Hardy had a great time filming in Europe and also found time to work on her own creative projects. She declares, “British folks are my people.” “I often say I’m Budweiser in America, but I’m an imported beer to you guys.” Budweiser is a great beer in my opinion! I thought [shooting in England] was fantastic, except for the fact that it was quite chilly. I got to see Margate for the first time and slept at The Albion Rooms, a hotel with a recording studio owned by The Libertines. I didn’t have to go or do anything, and I was recording an album.”

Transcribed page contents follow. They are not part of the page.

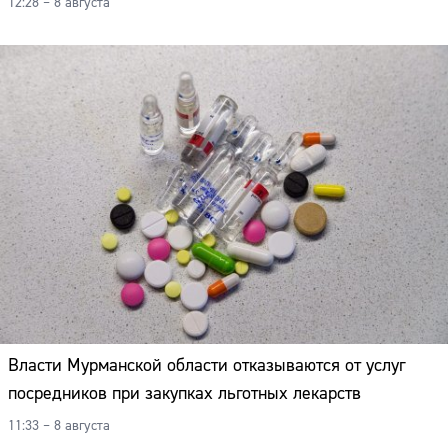
12:28 – 8 августа
Власти Мурманской области отказываются от услуг
посредников при закупках льготных лекарств
11:33 – 8 августа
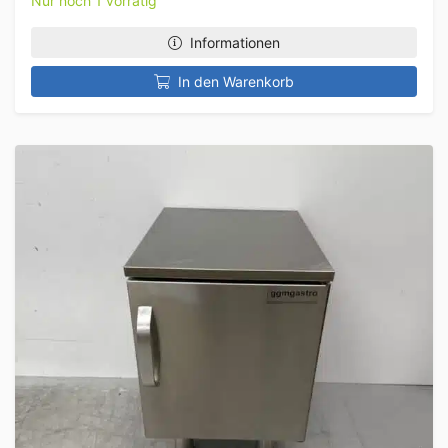
Nur noch 1 vorrätig
Informationen
In den Warenkorb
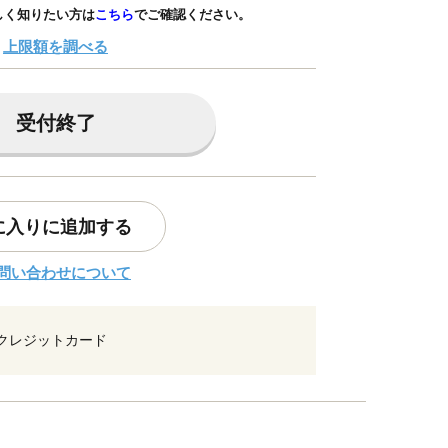
しく知りたい方は
こちら
でご確認ください。
上限額を調べる
受付終了
に入りに追加する
問い合わせについて
クレジットカード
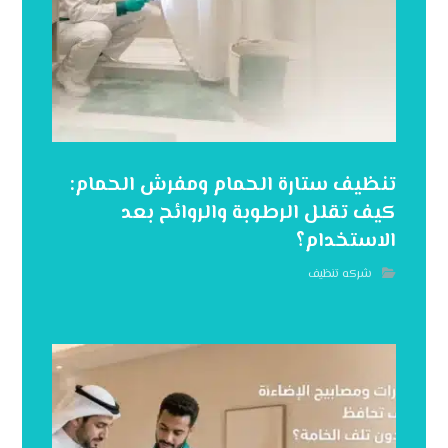
تنظيف ستارة الحمام ومفرش الحمام:
كيف تقلل الرطوبة والروائح بعد
الاستخدام؟
شركه تنظيف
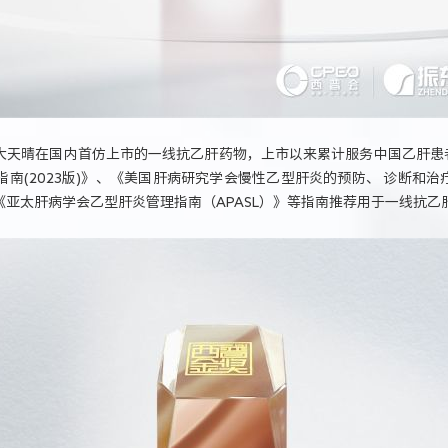
大天晴在国内首仿上市的一线抗乙肝药物，上市以来累计服务中国乙肝患者
(2023版)》、《美国肝病研究学会慢性乙型肝炎的预防、 诊断和治疗
、《亚太肝病学会乙型肝炎管理指南（APASL）》等指南推荐用于一线抗乙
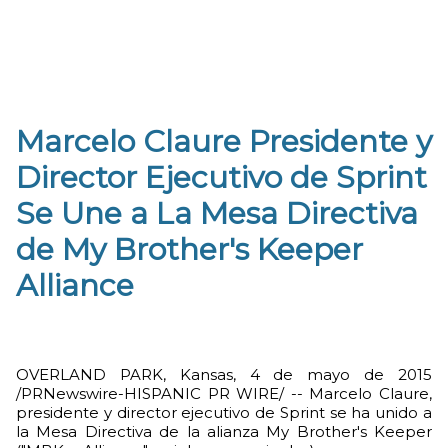
Marcelo Claure Presidente y
Director Ejecutivo de Sprint
Se Une a La Mesa Directiva
de My Brother's Keeper
Alliance
OVERLAND PARK, Kansas, 4 de mayo de 2015
/PRNewswire-HISPANIC PR WIRE/ -- Marcelo Claure,
presidente y director ejecutivo de Sprint se ha unido a
la Mesa Directiva de la alianza My Brother's Keeper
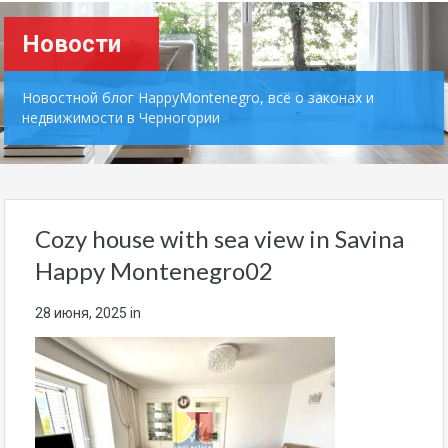
Новости
Новостной блог HappyMontenegro, всё о законах и
недвижимости в Черногории
Cozy house with sea view in Savina
Happy Montenegro02
28 июня, 2025
in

‘Dashcam’ (Picture: Press)

Was she frightened that people would confuse the fictional Annie with the real-life Annie? “They’ve already done so. Everyone these days thinks in black-and-white terms, and [Dashcam and her character] fall into that category. Although the character’s name is my own, there are some elements and things [in the film] that I would never say [in real life]. It’s a film, after all. People, on the other hand, no longer understand the concept of movies and believe that this is real life. So it’s possible they don’t realize it’s a hoax.”

Hardy goes on to say that she’s the ideal star for a horror film since “my life has seemed like a true-life horror film at times,” in her opinion. What do you mean by that? “I’ve had stalkers threaten to come to my house and commit murder-suicide,” she says. “I’m sure there’ll be an uptick after the movie comes out,” she observes, between cynicism and joking.

So many of today’s horror directors have either forgotten or dismissed the art of dread as a cheap ploy, treating it with utter contempt. Savage, on the other hand, knows how to get the job done. By gradually moving the viewer’s eye through the many frames of Host, he produced suspense and anxiety out of thin air. In Dashcam, on the other hand, he throws jolts and jumps with glee, and by the game’s end, he understands that there is no such thing as going too far. Both styles are appropriate for their respective projects and demonstrate the filmmaker’s versatility.

‘Dashcam’ (Picture: Press)

“A fright scene has a rhythm,” Savage argues, referring to his unwavering commitment to terrifying the audience. “And I’m well-versed in all the tactics and clichés because I enjoy and study horror films.” “They are taken seriously by me.”

Is he done with computer screen horror now that he’s seen Host and Dashcam? “If there was a good idea,” he says, though it’s clear that he likes the idea of these two films being about a specific – and likely unrepeatable – period of time, adding, “I think these movies are polar opposites, and it’s fun to have done Host, which everyone seemed to get on board with, and then Dashcam, which has been a bit more divisive.”

To return to the director’s own words on Dashcam’s political potential, it’s all designed to be viewed as a “raucous movie you watch with a crowd.” “It’s an intoxicated movie,” he continues, warming to the idea. The host was the movie you watched alone in your bedsheets at home. [Dashcam] is my raunchy, yell-at-the-screen movie.” Go experience this blood-soaked, mad-as-a-hatter nightmare for yourself. You won’t be able to believe your eyes or ears.